Write out all of the data again, precisely as it appears.

- Opening Delimiter -

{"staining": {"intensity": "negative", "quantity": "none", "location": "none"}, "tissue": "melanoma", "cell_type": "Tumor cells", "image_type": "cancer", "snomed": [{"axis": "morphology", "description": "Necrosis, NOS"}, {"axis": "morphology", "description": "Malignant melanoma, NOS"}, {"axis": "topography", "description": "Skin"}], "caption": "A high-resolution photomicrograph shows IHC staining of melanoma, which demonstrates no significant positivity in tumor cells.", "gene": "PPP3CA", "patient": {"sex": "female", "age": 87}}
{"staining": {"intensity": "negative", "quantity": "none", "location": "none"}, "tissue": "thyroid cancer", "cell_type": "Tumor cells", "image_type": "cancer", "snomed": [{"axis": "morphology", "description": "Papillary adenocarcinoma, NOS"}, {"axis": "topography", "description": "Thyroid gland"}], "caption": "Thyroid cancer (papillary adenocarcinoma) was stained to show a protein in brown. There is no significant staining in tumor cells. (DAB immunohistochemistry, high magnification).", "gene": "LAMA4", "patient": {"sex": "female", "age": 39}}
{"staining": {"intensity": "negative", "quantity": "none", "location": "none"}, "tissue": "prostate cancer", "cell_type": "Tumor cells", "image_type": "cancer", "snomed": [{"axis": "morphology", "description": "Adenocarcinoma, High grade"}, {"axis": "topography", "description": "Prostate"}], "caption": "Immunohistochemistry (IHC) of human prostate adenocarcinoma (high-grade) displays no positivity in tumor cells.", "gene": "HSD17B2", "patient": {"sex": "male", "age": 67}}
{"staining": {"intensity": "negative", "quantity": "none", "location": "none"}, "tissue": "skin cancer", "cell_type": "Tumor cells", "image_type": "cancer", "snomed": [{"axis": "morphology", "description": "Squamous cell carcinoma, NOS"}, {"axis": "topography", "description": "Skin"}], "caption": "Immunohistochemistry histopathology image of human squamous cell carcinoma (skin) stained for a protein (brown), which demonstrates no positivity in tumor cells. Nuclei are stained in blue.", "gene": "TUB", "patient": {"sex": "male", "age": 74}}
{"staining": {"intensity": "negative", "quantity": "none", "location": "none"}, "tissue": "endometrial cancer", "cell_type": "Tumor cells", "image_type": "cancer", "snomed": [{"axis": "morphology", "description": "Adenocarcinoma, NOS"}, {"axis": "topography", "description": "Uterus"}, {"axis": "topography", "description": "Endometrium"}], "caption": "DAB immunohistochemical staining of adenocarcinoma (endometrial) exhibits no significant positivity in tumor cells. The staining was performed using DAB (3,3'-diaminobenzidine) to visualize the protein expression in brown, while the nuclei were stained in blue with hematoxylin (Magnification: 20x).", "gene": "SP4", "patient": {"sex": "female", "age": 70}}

- Closing Delimiter -

**THE COMPLETED TASK:**
{"staining": {"intensity": "negative", "quantity": "none", "location": "none"}, "tissue": "melanoma", "cell_type": "Tumor cells", "image_type": "cancer", "snomed": [{"axis": "morphology", "description": "Necrosis, NOS"}, {"axis": "morphology", "description": "Malignant melanoma, NOS"}, {"axis": "topography", "description": "Skin"}], "caption": "A high-resolution photomicrograph shows IHC staining of melanoma, which demonstrates no significant positivity in tumor cells.", "gene": "PPP3CA", "patient": {"sex": "female", "age": 87}}
{"staining": {"intensity": "negative", "quantity": "none", "location": "none"}, "tissue": "thyroid cancer", "cell_type": "Tumor cells", "image_type": "cancer", "snomed": [{"axis": "morphology", "description": "Papillary adenocarcinoma, NOS"}, {"axis": "topography", "description": "Thyroid gland"}], "caption": "Thyroid cancer (papillary adenocarcinoma) was stained to show a protein in brown. There is no significant staining in tumor cells. (DAB immunohistochemistry, high magnification).", "gene": "LAMA4", "patient": {"sex": "female", "age": 39}}
{"staining": {"intensity": "negative", "quantity": "none", "location": "none"}, "tissue": "prostate cancer", "cell_type": "Tumor cells", "image_type": "cancer", "snomed": [{"axis": "morphology", "description": "Adenocarcinoma, High grade"}, {"axis": "topography", "description": "Prostate"}], "caption": "Immunohistochemistry (IHC) of human prostate adenocarcinoma (high-grade) displays no positivity in tumor cells.", "gene": "HSD17B2", "patient": {"sex": "male", "age": 67}}
{"staining": {"intensity": "negative", "quantity": "none", "location": "none"}, "tissue": "skin cancer", "cell_type": "Tumor cells", "image_type": "cancer", "snomed": [{"axis": "morphology", "description": "Squamous cell carcinoma, NOS"}, {"axis": "topography", "description": "Skin"}], "caption": "Immunohistochemistry histopathology image of human squamous cell carcinoma (skin) stained for a protein (brown), which demonstrates no positivity in tumor cells. Nuclei are stained in blue.", "gene": "TUB", "patient": {"sex": "male", "age": 74}}
{"staining": {"intensity": "negative", "quantity": "none", "location": "none"}, "tissue": "endometrial cancer", "cell_type": "Tumor cells", "image_type": "cancer", "snomed": [{"axis": "morphology", "description": "Adenocarcinoma, NOS"}, {"axis": "topography", "description": "Uterus"}, {"axis": "topography", "description": "Endometrium"}], "caption": "DAB immunohistochemical staining of adenocarcinoma (endometrial) exhibits no significant positivity in tumor cells. The staining was performed using DAB (3,3'-diaminobenzidine) to visualize the protein expression in brown, while the nuclei were stained in blue with hematoxylin (Magnification: 20x).", "gene": "SP4", "patient": {"sex": "female", "age": 70}}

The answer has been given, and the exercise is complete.